- EXERCISE OBJECTIVE: Wherever "predefined" appears in a line of the listing, report that line.

- EXTRACTED ENTRIES:
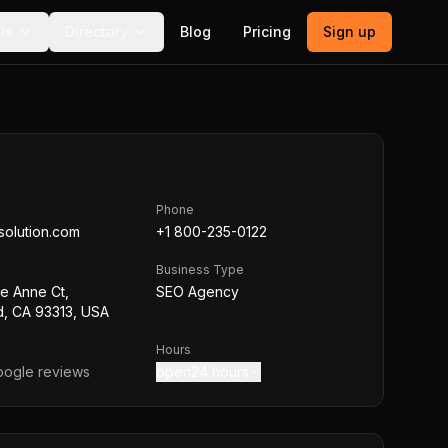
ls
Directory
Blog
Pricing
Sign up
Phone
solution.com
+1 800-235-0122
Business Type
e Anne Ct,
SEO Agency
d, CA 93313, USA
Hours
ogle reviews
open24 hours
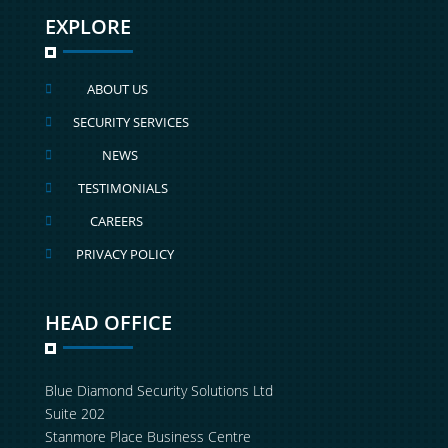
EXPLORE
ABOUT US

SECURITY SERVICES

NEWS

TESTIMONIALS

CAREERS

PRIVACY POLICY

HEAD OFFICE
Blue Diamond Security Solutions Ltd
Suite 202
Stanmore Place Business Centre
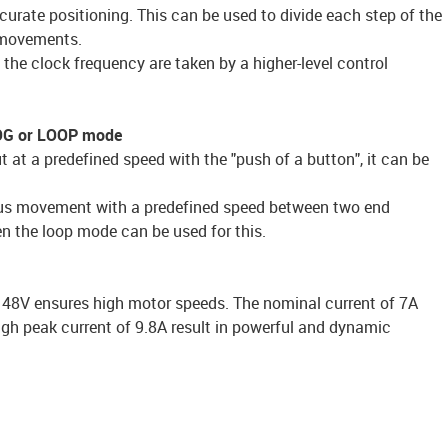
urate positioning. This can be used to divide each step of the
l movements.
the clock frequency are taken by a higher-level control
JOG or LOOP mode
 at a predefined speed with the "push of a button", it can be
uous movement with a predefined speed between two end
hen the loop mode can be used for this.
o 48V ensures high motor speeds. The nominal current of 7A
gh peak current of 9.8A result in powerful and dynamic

==

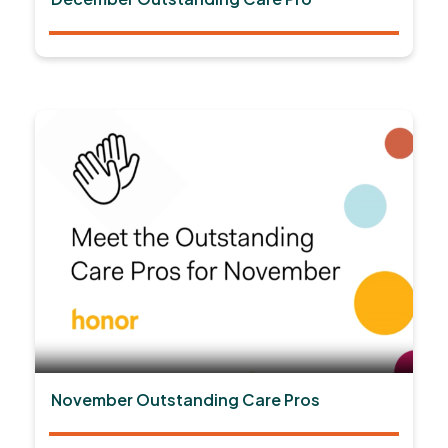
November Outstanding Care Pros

- WRITTEN RESPONSE:
 at a predefined speed with the "push of a button", it can be
uous movement with a predefined speed between two end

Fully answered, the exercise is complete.